There's no doubt that the Llama 3 series models are the hottest models this week. The 70B version is yielding performance close to the top proprietary models. The 8B version, on the other hand, is a ChatGPT-3.5 level model. But the greatest thing is that the weights of these models are open, meaning you could run them locally! I decided to give it a try and see how feasible it is.
Results
I did the tests using Ollama, which allows you to pull a variety of LLMs and run them on your own computers. In the next section, I will share some tricks in case you want to run the models yourself. Here, I will focus on the results.
First, I tested the Llama 3 8B model on a virtual Linux machine with 8 CPUs, 30G RAM, and no GPUs. The model itself is about 4GB. It only took a few commands to install Ollama and download the LLM (see below). And then it just worked! It could generate text at the speed of ~20 tokens/second.
Then I tried it again on a bigger cluster with 70 CPUs, 180G RAM, and no GPUs. The model outputs text at the speed of ~28 tokens/second. More CPUs didn’t seem to help much. But this is already fast enough for many different tasks.
On the same cluster, I then tested the 70B model, which is around 40GB. The speed is now 2.5 tokens/second. It still works, but the speed is too slow.
I'll try to run more experiments using GPUs later. However, if you only have CPU machines, the 8B model is already a variable solution. Considering that this is a ChatGPT-3.5 level model, I think it has changed a lot of things for better or worse.
For bigger models, it might be more practical to use the API providers. For example, Groq provides these models with crazy fast inference speed and reasonable prices.
Tricks of using Ollama
If you want to run this yourself, here are some tricks that might be helpful for you.
With sudo
If you have sudo privileges on your Linux machine or cluster, you can simply follow the official instructions. The following command will install Ollama as a system service for you (that’s why it needs sudo privileges):
curl -fsSL https://ollama.com/install.sh | sh
Then, you can run a model by:
ollama run llama3
And yes, it’s that simple. Installing Ollama on Mac is similar. I don’t have a Windows machine, so I can’t comment on that.
Without sudo
Now, let’s consider a more common situation where (1) you don’t have sudo privileges on the cluster and (2) you don’t have enough space in your home directory to store the models. Here is what you can do.
In your .bashrc
file, add:
export OLLAMA_MODELS=/path/to/target/directory
Which will specify the location where the LLMs will be stored.

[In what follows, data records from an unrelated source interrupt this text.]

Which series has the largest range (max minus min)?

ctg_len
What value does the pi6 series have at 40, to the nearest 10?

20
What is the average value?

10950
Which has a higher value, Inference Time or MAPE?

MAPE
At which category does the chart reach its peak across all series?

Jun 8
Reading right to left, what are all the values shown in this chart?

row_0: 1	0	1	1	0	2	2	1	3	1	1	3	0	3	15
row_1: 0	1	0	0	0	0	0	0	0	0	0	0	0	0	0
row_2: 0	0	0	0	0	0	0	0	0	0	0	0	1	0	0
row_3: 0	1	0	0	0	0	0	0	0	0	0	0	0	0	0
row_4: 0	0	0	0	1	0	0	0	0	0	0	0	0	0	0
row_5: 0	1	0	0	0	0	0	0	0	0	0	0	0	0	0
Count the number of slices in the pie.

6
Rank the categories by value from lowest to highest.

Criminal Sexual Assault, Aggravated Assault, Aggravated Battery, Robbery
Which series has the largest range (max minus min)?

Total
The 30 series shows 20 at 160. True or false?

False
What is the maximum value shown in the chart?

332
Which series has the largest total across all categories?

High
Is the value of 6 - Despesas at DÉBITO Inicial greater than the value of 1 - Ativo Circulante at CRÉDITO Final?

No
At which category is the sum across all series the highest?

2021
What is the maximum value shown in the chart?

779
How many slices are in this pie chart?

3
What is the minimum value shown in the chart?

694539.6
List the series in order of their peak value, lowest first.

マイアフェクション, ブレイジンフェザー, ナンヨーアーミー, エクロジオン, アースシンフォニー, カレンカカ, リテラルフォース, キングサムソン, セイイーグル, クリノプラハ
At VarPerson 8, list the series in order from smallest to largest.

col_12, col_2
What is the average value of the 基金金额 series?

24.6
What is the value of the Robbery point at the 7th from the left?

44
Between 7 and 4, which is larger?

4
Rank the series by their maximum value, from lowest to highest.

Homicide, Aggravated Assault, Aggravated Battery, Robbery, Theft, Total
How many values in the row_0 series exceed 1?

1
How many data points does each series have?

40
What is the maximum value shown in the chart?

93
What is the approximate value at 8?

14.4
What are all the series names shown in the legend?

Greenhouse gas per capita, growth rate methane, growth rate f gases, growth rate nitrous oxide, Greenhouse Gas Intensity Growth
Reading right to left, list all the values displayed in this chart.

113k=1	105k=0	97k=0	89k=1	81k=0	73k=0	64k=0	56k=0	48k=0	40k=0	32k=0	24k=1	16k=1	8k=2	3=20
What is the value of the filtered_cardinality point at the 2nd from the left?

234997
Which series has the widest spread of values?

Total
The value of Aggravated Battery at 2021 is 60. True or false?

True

Then download the binary file:
curl -L https://ollama.com/download/ollama-linux-amd64 -o /usr/bin/ollama
You can change /usr/bin/ollama
to other places, as long as they are in your path. Then, add execution permission to the binary:
chmod +x /usr/bin/ollama
Then, you need to run the Ollama server in the backend:
ollama serve&
Now, you are ready to run the models:
ollama run llama3
Note that running the model directly will give you an interactive terminal to talk to the model. However, you can access the models through HTTP requests as well. After you run the Ollama server in the backend, the HTTP endpoints are ready. You just need to follow the instructions to interact with them.